What happens when the dullness of academia is countered by the thrill of Bollywood? What happens when the dire state of women’s workforce participation in India is analysed through one of the biggest icons that Indian cinema has ever produced? The answer to both is Shrayana Bhattacharya’s authorial debut Desperately Seeking Shah Rukh: India's Lonely Young Women and the Search for Intimacy and Independence, which was released last November.
Exploring all these questions and more with fellow conversationalist Mohua Chatterjee, Bhattacharya, an economist at the World Bank’s social protection and labour unit for South Asia, kept the audience rapt in the latest session of An Author’s Afternoon, organised by Prabha Khaitan Foundation at Taj Bengal, in association with Shree Cement Limited, with My Kolkata as digital partner.

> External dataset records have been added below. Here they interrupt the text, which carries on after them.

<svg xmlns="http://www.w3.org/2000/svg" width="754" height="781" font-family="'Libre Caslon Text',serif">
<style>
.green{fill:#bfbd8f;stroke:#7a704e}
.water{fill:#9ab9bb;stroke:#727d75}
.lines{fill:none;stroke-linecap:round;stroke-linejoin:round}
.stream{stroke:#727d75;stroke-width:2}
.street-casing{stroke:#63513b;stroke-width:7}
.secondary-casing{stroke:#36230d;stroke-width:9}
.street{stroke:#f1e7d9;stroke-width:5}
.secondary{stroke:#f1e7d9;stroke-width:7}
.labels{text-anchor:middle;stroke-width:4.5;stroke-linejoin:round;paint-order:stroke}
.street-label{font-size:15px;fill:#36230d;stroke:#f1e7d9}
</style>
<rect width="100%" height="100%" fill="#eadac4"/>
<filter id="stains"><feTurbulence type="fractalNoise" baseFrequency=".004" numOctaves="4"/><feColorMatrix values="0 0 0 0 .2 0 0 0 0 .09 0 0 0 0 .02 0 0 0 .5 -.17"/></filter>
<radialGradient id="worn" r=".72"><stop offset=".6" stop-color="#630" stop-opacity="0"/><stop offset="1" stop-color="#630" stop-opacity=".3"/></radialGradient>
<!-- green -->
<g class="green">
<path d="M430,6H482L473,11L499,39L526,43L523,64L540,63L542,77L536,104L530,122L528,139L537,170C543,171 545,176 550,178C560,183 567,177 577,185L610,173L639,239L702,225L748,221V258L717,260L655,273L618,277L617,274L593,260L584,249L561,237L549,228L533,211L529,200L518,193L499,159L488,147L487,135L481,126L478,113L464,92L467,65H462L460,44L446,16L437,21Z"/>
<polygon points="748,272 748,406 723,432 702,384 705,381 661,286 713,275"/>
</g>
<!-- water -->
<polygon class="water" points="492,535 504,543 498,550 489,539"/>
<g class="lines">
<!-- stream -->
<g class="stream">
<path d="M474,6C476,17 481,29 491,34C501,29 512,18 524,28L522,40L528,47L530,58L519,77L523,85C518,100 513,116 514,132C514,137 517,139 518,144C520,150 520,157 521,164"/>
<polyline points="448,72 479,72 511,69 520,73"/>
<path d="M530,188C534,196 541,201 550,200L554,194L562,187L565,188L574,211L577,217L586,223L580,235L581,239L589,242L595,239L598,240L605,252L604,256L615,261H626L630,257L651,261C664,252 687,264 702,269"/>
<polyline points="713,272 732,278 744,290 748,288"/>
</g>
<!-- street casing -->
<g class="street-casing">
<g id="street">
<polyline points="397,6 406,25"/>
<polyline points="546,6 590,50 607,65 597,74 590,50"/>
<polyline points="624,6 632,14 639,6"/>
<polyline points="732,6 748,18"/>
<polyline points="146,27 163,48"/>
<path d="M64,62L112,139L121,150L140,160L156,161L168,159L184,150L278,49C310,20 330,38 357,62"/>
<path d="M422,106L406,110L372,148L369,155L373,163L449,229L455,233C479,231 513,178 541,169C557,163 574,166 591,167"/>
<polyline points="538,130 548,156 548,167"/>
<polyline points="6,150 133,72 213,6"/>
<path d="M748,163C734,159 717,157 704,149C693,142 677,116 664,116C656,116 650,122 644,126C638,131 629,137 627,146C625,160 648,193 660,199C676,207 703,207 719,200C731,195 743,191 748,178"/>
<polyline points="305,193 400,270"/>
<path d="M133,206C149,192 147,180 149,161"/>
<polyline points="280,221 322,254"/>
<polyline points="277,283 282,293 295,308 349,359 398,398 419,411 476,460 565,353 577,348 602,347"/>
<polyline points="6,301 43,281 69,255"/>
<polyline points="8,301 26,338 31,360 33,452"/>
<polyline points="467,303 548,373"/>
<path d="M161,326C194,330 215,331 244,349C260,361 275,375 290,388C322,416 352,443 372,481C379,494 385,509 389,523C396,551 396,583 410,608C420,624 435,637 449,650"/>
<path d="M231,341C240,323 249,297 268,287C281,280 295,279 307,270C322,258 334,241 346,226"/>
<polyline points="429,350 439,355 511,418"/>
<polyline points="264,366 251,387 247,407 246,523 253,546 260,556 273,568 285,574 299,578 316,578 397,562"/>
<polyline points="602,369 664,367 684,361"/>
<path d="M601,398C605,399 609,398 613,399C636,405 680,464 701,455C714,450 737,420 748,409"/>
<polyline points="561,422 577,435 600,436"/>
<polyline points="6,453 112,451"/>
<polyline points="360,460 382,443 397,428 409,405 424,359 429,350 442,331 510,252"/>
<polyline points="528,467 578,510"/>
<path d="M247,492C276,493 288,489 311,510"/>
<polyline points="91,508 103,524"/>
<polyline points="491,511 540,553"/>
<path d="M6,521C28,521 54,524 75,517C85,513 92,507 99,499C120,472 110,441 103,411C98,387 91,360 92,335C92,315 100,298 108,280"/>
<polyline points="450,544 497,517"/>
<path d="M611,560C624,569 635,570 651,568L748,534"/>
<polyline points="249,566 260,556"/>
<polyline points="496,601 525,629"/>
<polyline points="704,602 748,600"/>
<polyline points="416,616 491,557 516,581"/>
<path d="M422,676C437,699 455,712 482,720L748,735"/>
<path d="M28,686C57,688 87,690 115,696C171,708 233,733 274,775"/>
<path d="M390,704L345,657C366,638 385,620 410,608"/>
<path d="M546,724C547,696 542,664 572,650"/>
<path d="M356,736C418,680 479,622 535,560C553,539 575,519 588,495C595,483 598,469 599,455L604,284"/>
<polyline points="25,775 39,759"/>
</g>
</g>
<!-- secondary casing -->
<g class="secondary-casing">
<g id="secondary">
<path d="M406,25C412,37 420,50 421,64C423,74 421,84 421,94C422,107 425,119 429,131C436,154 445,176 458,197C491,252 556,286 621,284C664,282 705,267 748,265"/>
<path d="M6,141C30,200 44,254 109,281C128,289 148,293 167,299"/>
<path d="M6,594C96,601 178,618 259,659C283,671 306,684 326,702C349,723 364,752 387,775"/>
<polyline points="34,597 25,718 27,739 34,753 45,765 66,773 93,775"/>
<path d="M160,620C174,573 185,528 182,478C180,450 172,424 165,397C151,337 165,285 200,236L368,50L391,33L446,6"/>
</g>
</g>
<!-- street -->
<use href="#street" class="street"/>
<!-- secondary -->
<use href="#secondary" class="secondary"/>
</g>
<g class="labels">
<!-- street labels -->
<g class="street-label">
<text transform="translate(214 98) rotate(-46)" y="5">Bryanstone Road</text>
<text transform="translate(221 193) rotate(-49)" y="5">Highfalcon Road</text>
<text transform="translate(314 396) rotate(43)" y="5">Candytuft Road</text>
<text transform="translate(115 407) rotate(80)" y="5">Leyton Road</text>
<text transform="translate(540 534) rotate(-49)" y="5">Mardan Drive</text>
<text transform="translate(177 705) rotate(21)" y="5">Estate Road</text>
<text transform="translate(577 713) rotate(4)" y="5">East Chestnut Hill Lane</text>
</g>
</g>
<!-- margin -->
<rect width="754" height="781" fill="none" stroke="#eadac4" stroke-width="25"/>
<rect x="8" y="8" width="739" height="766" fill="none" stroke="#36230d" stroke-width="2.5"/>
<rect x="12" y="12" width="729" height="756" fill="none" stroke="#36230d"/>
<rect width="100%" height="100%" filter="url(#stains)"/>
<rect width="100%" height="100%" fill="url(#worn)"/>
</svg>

Writing as a form of rebellion
Talking about her initiation into the world of writing, Bhattacharya admitted that she had written throughout her life as a hobby and never received any training for it. But when she realised that the academic method of research was hardly capturing the reality of women in India and was also excluding them from important conversations around the economy, writing became her tool to rebel against how economics is taught and written. Popular culture allowed her the window into the lives of women who had been worn out by the spuriousness of academic research and the subsequent inaction. “My grandmother was a very important influence in my life because she was surrounded with all these economists who were always men and who talked in a language about her life in a way that she could never enter the conversation. She would ask me: ‘Why is it that the subject thrives on being absolutely inaccessible?’ Economics isn’t just about men in suits discussing the economic climate, the economy is actually all of us gathered here,” said the author.
Shah Rukh Khan, the man and the metaphor
It was while conducting a survey on women who were agarbatti and garment workers that Bhattacharya saw the lacunae in traditional research methodologies. The women were not interested in answering the same set of questions they had been asked to answer several times in the course of their lives. Instead, much to the author’s surprise, they were interested in talking about Shah Rukh Khan. However, it was not just the actor that the women talked about. Khan became a metaphor for women aspiring for financial independence. Women from different strata of the society were not talking about marrying the actor. Instead they were talking about “looking for men who’d be reciprocal and supportive in building a family and society that would value the sort of work they do,” observed Bhattacharya. In Bhattacharya’s book, Khan does not remain an icon; he becomes a prism through which the author explores the lives of the women who are united in their aspirations and adoration for the actor.
The unaccounted for contributors to India’s GDP…and how it all starts with men
“There’d be no GDP without women. Who’s raising our workforce? Who’s feeding them and taking care of them? In India, 64% of women’s work is unpaid,” highlighted Bhattacharya. Elaborating further, she added that there are countries which value women’s labour through infrastructure and policy, even if not monetarily. But India is miles behind when it comes to acknowledging women’s work and that a significant chunk of the problem lies with Indian men. “When we start talking about women’s issues, men become reluctant. They are also reluctant to help with household work, resulting in a world where women are stuck in low-paid or unpaid jobs at home…Women not only pay higher taxes for living alone but also pay an emotional tax because they are made to feel isolated and judged for desiring a life outside the home,” explained Bhattacharya.
Discussing the importance of men’s role in changing the plight of India’s women workforce participation, Bhattacharya said: “We need to have very serious conversations around ideas of masculinity and how boys see themselves. Lots of men who read non-fiction, including stuffy history books, hear Shah Rukh and gender and think it’s a girls’ book. There’s a dismissal of women’s struggles and enthusiasm. That needs to change.”
The anxiety of ‘making it’
Recounting the privileges of most upper-caste, upper-class women, the author pointed out that there are “many of us who come from the top 10 per cent of the population, who lead comfortable lives. But the difference between the top one per cent and the rest is very high”.
The one per cent are propertied and the rest of the nine per cent are salaried, leading to a sense of anxiety among the latter to “make it in life”. Shah Rukh represents that desire to “make it”, that aspiration. “All the women in the book are all trying to own a home to have that sense of stability and none of them actually comes from property. SRK struggled with rentals and built Mannat, which is why all these women stand outside Mannat and stare at that house,” said Bhattacharya.
The event came to a close with a question and answer session with the audience, followed by the felicitation of Bhattacharya and Chatterjee by Pooja Poddar.